▸ **WORK TO COMPLETE**: Rewrite the lines starting at the very first line and ending at the line that contains "title Contributions [59, 29, 1595, 187]", with "layout element" replaced by "page element" and everything else left unchanged.

▸ **RECORDS FOR THIS TASK**:

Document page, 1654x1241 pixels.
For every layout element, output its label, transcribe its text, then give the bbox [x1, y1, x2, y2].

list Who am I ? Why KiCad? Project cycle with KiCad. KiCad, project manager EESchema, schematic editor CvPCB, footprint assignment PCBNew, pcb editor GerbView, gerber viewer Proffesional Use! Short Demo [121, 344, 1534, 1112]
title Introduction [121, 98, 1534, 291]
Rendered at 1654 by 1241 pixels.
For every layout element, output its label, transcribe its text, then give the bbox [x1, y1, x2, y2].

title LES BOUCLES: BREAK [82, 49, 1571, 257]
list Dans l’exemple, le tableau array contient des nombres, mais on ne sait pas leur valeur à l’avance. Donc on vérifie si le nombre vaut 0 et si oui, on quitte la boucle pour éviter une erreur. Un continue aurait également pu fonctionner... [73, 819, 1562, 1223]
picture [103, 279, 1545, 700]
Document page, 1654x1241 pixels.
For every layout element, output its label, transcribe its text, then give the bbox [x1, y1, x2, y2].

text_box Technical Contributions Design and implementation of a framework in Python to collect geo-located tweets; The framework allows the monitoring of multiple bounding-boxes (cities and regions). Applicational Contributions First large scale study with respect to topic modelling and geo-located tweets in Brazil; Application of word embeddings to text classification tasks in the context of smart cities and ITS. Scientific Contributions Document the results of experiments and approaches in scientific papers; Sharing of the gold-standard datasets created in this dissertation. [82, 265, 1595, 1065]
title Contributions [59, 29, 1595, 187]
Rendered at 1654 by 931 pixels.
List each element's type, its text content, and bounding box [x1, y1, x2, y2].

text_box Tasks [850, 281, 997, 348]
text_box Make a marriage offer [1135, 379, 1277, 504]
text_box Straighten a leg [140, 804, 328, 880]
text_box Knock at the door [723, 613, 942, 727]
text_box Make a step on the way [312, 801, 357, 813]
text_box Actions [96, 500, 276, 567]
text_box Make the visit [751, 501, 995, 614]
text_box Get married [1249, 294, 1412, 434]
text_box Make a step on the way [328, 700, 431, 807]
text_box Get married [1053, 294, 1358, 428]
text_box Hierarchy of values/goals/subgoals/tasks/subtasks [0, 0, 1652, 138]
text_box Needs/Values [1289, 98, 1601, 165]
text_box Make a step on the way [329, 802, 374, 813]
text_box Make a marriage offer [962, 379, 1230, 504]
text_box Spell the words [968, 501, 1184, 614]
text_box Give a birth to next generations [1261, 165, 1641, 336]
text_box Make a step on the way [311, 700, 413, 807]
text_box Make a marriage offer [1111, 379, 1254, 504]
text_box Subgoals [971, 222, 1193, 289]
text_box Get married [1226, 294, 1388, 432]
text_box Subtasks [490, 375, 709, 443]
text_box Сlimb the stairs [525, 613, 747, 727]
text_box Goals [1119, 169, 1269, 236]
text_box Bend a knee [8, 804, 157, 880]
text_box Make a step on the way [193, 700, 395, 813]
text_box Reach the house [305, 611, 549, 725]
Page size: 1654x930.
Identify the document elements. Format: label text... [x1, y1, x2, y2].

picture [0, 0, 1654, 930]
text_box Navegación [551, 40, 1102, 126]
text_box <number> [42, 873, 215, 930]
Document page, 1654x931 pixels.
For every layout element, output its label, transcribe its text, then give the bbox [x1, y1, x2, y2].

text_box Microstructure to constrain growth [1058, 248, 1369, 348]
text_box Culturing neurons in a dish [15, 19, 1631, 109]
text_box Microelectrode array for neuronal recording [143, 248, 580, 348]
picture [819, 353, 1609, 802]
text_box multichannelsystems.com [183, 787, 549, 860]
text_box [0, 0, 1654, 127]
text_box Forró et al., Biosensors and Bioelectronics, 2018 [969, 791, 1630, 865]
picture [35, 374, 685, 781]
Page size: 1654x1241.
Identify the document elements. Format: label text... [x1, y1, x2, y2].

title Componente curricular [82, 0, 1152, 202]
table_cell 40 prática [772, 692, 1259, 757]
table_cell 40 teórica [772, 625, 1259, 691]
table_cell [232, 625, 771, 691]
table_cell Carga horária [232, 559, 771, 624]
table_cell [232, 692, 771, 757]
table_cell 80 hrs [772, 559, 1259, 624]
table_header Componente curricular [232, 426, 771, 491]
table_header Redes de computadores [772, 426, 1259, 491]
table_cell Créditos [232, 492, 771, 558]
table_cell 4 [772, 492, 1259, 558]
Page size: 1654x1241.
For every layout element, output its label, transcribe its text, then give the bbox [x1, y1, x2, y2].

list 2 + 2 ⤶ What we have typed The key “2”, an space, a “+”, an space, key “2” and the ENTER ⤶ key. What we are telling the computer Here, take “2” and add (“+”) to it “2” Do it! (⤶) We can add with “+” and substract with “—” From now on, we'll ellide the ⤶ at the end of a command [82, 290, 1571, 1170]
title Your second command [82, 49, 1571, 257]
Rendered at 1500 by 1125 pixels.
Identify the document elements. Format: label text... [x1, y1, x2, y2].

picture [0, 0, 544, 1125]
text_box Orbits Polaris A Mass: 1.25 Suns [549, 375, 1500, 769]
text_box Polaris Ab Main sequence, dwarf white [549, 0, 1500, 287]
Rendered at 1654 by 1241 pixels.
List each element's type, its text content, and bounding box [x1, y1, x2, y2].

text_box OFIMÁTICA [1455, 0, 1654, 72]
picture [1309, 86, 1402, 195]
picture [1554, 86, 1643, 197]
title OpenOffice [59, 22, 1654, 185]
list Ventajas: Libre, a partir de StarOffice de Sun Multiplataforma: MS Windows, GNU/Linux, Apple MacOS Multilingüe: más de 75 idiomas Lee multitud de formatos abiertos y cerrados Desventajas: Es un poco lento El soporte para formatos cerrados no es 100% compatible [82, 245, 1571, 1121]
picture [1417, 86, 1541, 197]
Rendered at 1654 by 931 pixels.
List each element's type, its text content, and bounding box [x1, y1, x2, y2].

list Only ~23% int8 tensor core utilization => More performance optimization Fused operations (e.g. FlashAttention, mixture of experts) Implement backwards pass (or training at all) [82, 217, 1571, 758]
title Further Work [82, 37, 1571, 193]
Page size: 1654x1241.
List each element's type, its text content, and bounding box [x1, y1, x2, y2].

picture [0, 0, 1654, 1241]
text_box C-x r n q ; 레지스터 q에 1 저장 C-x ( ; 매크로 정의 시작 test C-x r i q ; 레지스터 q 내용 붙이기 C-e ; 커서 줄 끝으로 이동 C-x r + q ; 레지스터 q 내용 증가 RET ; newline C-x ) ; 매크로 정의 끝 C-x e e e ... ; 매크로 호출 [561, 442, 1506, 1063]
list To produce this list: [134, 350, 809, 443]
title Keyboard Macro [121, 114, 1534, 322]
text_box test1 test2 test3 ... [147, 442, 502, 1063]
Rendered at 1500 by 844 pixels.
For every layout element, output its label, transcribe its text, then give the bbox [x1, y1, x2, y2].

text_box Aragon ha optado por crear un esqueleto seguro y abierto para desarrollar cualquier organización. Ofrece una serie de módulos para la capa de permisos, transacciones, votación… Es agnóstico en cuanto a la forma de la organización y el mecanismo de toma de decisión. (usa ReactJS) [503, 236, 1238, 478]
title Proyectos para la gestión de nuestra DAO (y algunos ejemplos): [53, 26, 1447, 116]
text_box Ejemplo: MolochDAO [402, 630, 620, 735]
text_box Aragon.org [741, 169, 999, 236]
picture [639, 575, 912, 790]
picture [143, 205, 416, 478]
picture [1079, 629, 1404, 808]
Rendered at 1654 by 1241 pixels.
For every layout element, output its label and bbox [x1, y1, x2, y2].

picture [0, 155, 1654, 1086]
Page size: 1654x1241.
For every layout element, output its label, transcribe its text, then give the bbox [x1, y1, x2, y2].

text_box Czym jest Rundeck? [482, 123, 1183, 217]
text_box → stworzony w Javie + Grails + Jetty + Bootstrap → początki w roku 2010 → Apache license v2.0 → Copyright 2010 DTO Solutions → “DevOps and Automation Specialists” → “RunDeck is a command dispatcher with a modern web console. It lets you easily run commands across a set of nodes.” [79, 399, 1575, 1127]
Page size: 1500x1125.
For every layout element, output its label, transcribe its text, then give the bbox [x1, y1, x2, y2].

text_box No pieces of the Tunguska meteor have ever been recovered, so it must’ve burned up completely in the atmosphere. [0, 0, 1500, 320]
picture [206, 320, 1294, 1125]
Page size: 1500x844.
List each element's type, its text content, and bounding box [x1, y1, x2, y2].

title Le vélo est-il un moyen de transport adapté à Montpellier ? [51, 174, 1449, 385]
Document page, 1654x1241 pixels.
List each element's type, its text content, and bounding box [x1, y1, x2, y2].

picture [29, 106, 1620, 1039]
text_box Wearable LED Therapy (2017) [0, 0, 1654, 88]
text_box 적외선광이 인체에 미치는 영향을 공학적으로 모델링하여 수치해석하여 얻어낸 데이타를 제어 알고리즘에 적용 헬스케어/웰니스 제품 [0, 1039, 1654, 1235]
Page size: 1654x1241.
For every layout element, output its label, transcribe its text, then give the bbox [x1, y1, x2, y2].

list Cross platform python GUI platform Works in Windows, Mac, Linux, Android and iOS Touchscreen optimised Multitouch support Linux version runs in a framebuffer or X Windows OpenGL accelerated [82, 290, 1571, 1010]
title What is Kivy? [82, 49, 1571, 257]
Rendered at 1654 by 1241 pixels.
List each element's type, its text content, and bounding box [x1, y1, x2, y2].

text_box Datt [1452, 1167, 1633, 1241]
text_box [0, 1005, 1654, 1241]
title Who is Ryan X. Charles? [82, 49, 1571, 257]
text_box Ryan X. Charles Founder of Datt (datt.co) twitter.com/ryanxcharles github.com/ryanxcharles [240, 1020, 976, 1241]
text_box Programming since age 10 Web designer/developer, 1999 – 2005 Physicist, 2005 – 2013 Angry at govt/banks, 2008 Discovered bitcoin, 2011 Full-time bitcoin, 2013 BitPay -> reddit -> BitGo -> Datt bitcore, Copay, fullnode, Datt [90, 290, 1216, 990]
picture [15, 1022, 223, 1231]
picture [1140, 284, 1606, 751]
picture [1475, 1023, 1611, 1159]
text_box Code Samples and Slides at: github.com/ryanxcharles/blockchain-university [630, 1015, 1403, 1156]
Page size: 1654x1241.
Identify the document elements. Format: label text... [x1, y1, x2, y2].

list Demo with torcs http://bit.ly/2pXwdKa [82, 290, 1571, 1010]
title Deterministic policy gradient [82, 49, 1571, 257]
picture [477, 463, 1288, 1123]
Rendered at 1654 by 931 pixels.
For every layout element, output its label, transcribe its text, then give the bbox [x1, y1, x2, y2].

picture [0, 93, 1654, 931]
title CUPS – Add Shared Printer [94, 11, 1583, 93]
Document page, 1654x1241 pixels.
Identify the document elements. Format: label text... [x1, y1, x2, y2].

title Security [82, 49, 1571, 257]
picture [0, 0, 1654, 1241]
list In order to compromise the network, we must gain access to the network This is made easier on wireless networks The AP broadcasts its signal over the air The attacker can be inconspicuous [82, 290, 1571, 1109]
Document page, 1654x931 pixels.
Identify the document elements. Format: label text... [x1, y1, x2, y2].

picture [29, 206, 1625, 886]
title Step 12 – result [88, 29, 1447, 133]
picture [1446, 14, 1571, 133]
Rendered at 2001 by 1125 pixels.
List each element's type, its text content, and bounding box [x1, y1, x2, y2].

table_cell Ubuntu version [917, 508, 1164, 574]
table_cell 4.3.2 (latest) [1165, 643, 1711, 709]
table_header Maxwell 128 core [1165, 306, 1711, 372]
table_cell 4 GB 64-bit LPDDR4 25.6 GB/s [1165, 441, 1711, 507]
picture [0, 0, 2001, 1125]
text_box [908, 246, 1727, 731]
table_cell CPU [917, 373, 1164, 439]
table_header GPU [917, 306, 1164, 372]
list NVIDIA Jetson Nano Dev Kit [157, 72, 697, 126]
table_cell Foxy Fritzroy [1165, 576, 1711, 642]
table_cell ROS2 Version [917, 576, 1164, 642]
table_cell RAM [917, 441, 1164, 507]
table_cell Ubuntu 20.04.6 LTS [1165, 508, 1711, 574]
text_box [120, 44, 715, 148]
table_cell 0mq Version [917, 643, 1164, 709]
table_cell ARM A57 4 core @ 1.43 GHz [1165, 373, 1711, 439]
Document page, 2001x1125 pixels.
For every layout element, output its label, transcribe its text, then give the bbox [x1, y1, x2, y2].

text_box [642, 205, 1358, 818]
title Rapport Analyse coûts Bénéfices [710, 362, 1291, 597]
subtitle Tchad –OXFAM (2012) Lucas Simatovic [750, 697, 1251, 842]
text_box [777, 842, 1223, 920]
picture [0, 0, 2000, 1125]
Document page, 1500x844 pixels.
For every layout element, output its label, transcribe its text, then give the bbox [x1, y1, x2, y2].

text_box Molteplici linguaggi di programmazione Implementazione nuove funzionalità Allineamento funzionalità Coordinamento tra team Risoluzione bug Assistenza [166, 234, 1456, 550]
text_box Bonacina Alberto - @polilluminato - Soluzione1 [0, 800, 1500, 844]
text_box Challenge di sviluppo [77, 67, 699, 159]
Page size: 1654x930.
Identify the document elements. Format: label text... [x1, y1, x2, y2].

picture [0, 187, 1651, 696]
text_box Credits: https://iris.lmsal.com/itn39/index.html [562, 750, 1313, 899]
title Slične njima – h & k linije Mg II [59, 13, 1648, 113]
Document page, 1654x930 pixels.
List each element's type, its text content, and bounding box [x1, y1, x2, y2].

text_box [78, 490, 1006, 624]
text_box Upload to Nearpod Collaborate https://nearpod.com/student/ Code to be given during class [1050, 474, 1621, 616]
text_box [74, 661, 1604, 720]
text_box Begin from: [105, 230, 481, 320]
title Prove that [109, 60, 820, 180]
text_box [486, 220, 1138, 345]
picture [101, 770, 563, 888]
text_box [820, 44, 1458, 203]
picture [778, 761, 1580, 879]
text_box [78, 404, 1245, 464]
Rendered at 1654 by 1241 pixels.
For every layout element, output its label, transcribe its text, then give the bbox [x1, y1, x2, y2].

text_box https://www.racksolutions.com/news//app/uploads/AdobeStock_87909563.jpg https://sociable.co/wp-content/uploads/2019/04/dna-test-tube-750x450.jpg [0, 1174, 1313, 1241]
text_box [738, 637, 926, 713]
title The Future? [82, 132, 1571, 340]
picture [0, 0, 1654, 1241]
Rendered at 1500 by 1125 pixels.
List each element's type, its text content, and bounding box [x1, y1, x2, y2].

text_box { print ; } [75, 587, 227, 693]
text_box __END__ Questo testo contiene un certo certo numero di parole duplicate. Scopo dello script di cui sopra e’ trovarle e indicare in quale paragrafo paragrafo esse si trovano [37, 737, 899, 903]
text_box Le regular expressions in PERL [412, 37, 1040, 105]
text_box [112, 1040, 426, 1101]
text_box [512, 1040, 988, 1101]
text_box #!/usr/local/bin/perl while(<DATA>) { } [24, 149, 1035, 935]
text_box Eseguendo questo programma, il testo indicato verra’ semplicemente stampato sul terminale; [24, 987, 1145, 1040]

▸ **RESPONSE TO THIS TASK**:
Document page, 1654x1241 pixels.
For every page element, output its label, transcribe its text, then give the bbox [x1, y1, x2, y2].

list Who am I ? Why KiCad? Project cycle with KiCad. KiCad, project manager EESchema, schematic editor CvPCB, footprint assignment PCBNew, pcb editor GerbView, gerber viewer Proffesional Use! Short Demo [121, 344, 1534, 1112]
title Introduction [121, 98, 1534, 291]
Rendered at 1654 by 1241 pixels.
For every page element, output its label, transcribe its text, then give the bbox [x1, y1, x2, y2].

title LES BOUCLES: BREAK [82, 49, 1571, 257]
list Dans l’exemple, le tableau array contient des nombres, mais on ne sait pas leur valeur à l’avance. Donc on vérifie si le nombre vaut 0 et si oui, on quitte la boucle pour éviter une erreur. Un continue aurait également pu fonctionner... [73, 819, 1562, 1223]
picture [103, 279, 1545, 700]
Document page, 1654x1241 pixels.
For every page element, output its label, transcribe its text, then give the bbox [x1, y1, x2, y2].

text_box Technical Contributions Design and implementation of a framework in Python to collect geo-located tweets; The framework allows the monitoring of multiple bounding-boxes (cities and regions). Applicational Contributions First large scale study with respect to topic modelling and geo-located tweets in Brazil; Application of word embeddings to text classification tasks in the context of smart cities and ITS. Scientific Contributions Document the results of experiments and approaches in scientific papers; Sharing of the gold-standard datasets created in this dissertation. [82, 265, 1595, 1065]
title Contributions [59, 29, 1595, 187]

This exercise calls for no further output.